The whole thing really is worth reading! Then we have that bastion of secularism, the Guardian, yesterday [hat-tip to Mike M for the link], ripping through him.
There's an aggrieved frustration that they've been short-changed by history; we were supposed to be all atheist rationalists by now. Secularisation was supposed to be an inextricable part of progress. Even more grating, what secularisation there has been is accompanied by the growth of weird irrationalities from crystals to ley lines. As GK Chesterton pointed out, the problem when people don't believe in God is not that they believe nothing, it is that they believe anything.

There's an underlying anxiety that atheist humanism has failed. Over the 20th century, atheist political regimes racked up an appalling (and unmatched) record for violence. Atheist humanism hasn't generated a compelling popular narrative and ethic of what it is to be human and our place in the cosmos; where religion has retreated, the gap has been filled with consumerism, football, Strictly Come Dancing and a mindless absorption in passing desires.
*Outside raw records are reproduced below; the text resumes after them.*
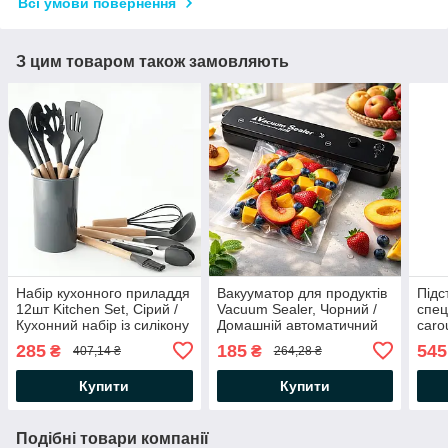
Всі умови повернення
З цим товаром також замовляють
Набір кухонного приладдя
Вакууматор для продуктів
Підс
12шт Kitchen Set, Сірий /
Vacuum Sealer, Чорний /
спец
Кухонний набір із силікону
Домашній автоматичний
caro
та дерева з підставкою
вакуумний пакувальник
Орга
285
185
545
₴
₴
407,14 ₴
264,28 ₴
обер
при
Купити
Купити
Подібні товари компанії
Not knowing how to answer the big questions of life, we shelve them - we certainly don't develop the awe towards and reverence for the natural world that Dawkins would want. So the atheist humanists have been betrayed by the irrational, credulous nature of human beings; a misanthropy is increasingly evident in Dawkins's anti-religious polemic and among his many admirers.
Maybe next the editors of the Atlantic Monthly will take note. Last month they printed this thought-provoking and intelligent piece (Is God an accident?). In response, this month, there are five letters, four of which (at least at first glance) have the same mixture of condescension and disdain towards religion that is exemplified by Dawkins. It has to be "explained" somehow. The fifth is the only response from a religious person, slightly huffy, but making a valid point. The author is given a chance to respond, and simply ignores the arguments raised by the last letter. Now it could be that no other seriously religious readers responded. I wonder though. Compare this to that neat piece that ran in the same publication, Kicking the Secularist Habit (David Brooks, March 2003).